• **SOURCE INFORMATION**
┄┄┄┄┄┄┄┄┄┄
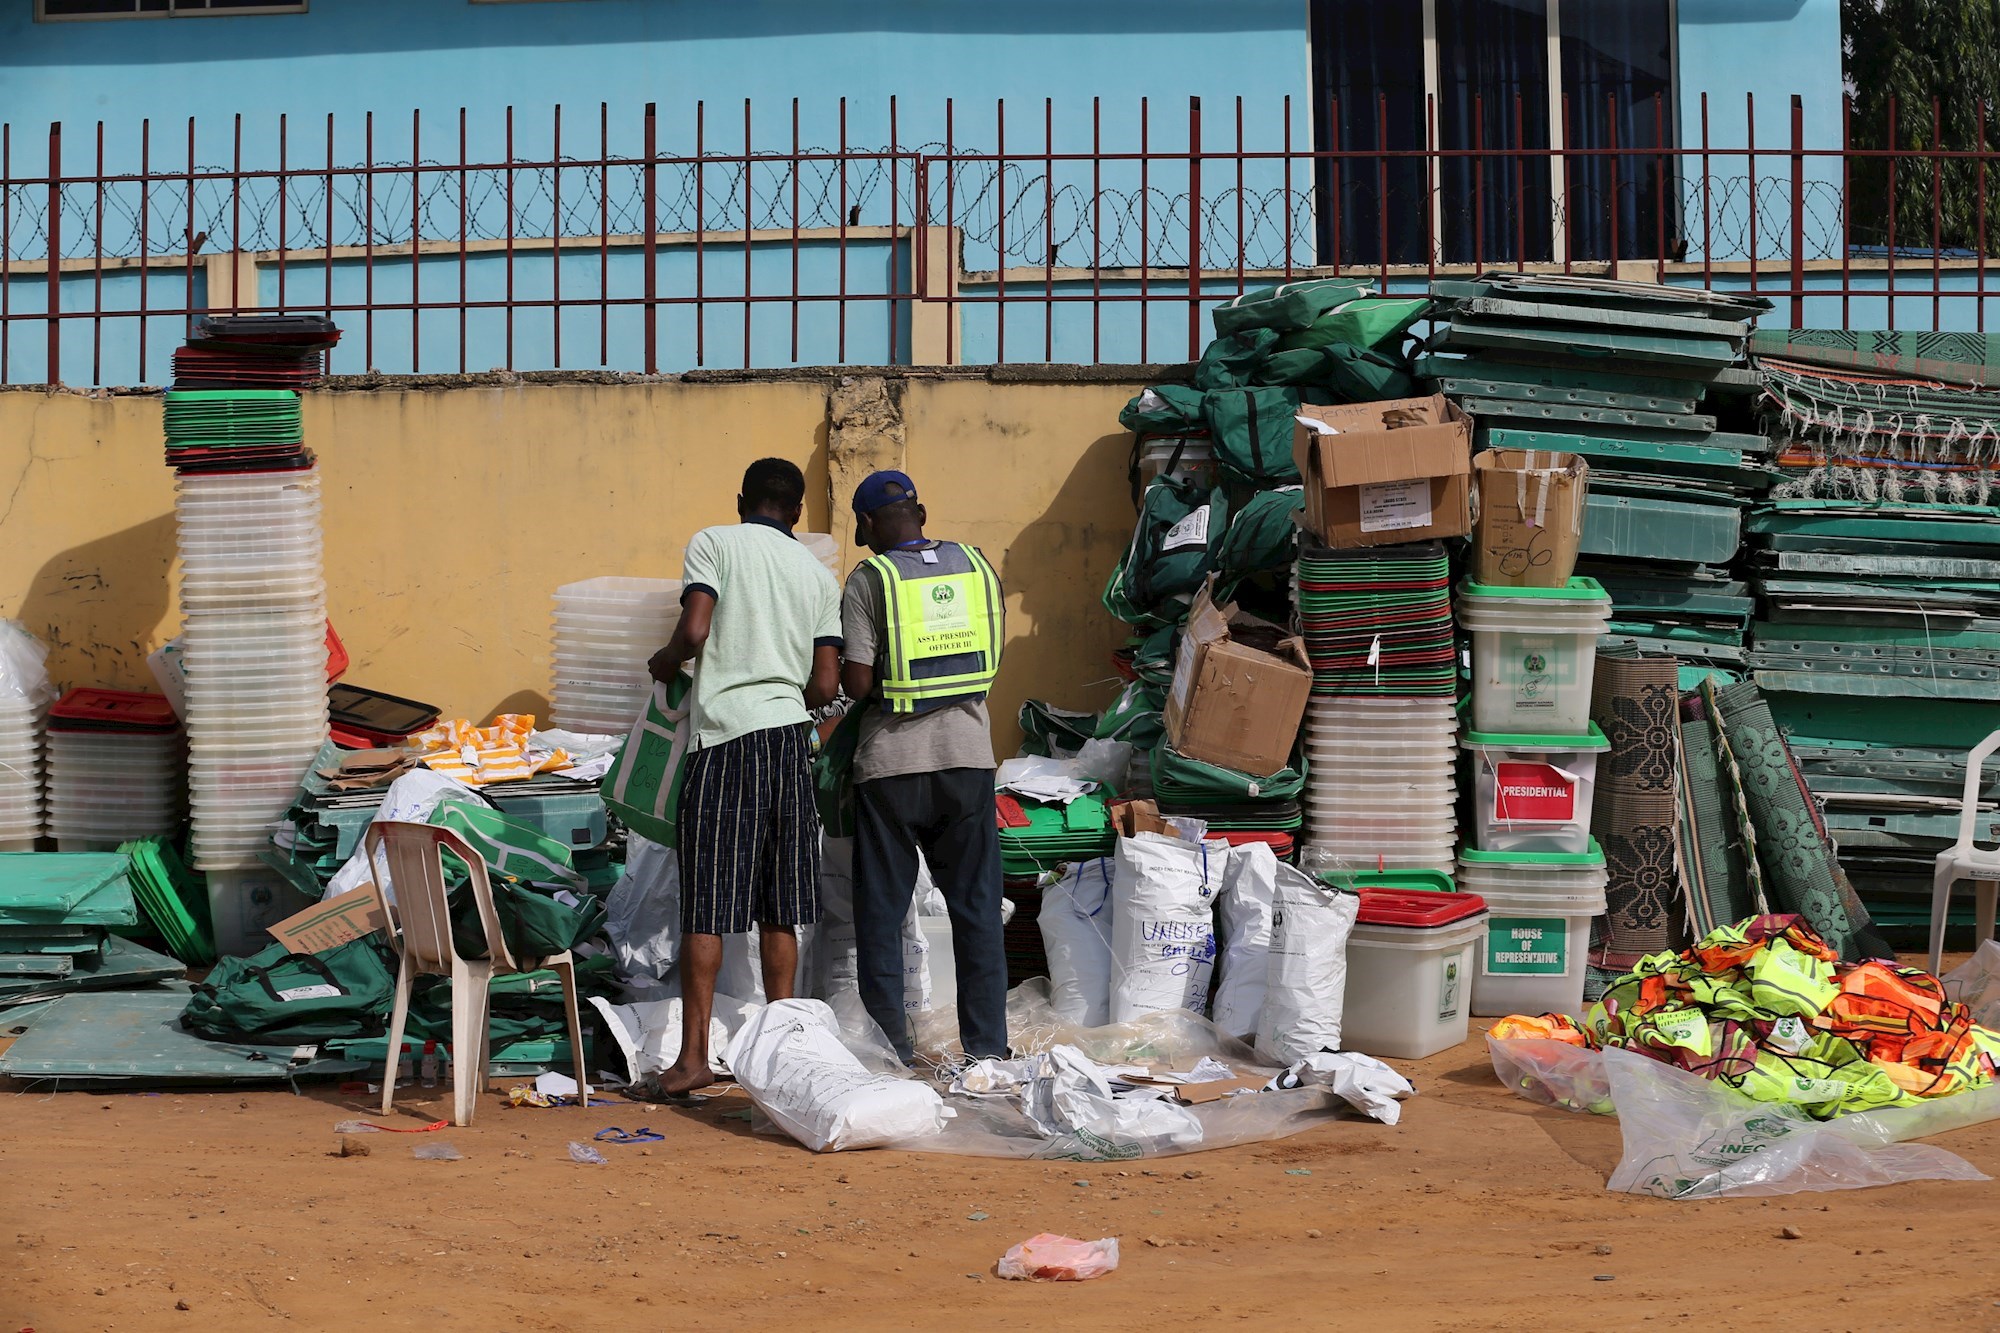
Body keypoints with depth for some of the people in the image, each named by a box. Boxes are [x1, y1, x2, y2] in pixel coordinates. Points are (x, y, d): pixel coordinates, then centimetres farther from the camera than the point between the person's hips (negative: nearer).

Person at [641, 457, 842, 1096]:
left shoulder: (714, 542, 2)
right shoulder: (818, 574, 13)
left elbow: (694, 632, -12)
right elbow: (826, 686, 6)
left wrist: (665, 661, 9)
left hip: (726, 736, -4)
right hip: (792, 738, 4)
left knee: (706, 907, -2)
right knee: (778, 910, 10)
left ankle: (693, 1056, -3)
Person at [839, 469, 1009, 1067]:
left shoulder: (868, 580, -7)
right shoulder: (976, 565, 6)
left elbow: (856, 683, -12)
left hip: (892, 763, -3)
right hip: (968, 754, 3)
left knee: (881, 912, 6)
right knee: (976, 906, 9)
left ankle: (891, 1048, 7)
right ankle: (988, 1043, 10)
┄┄┄┄┄┄┄┄┄┄
• **PROBLEM TO WORK ON**
Output the records above unchanged, minus their pictures.

• **RESPONSE TO THIS TASK**
Body keypoints with depth for some of the people in the image, each named by a box. Boxes are [x1, y1, x2, y2] in pixel coordinates. Points are (x, y, d): pixel coordinates, then centimetres farther from the camera than the point between the person's hips (negative: nearer).

Person at [641, 457, 842, 1096]:
left shoulder: (714, 542, 2)
right shoulder: (818, 574, 13)
left elbow: (694, 632, -12)
right elbow: (826, 686, 6)
left wrist: (665, 661, 9)
left hip: (726, 736, -4)
right hip: (792, 738, 4)
left knee: (706, 907, -2)
right knee: (778, 910, 10)
left ankle: (693, 1056, -3)
Person at [839, 469, 1009, 1067]:
left shoulder: (868, 580, -7)
right shoulder: (976, 565, 6)
left elbow: (856, 683, -12)
left hip: (892, 763, -3)
right hip: (968, 754, 3)
left knee: (881, 912, 6)
right knee: (976, 906, 9)
left ankle: (891, 1048, 7)
right ankle: (988, 1043, 10)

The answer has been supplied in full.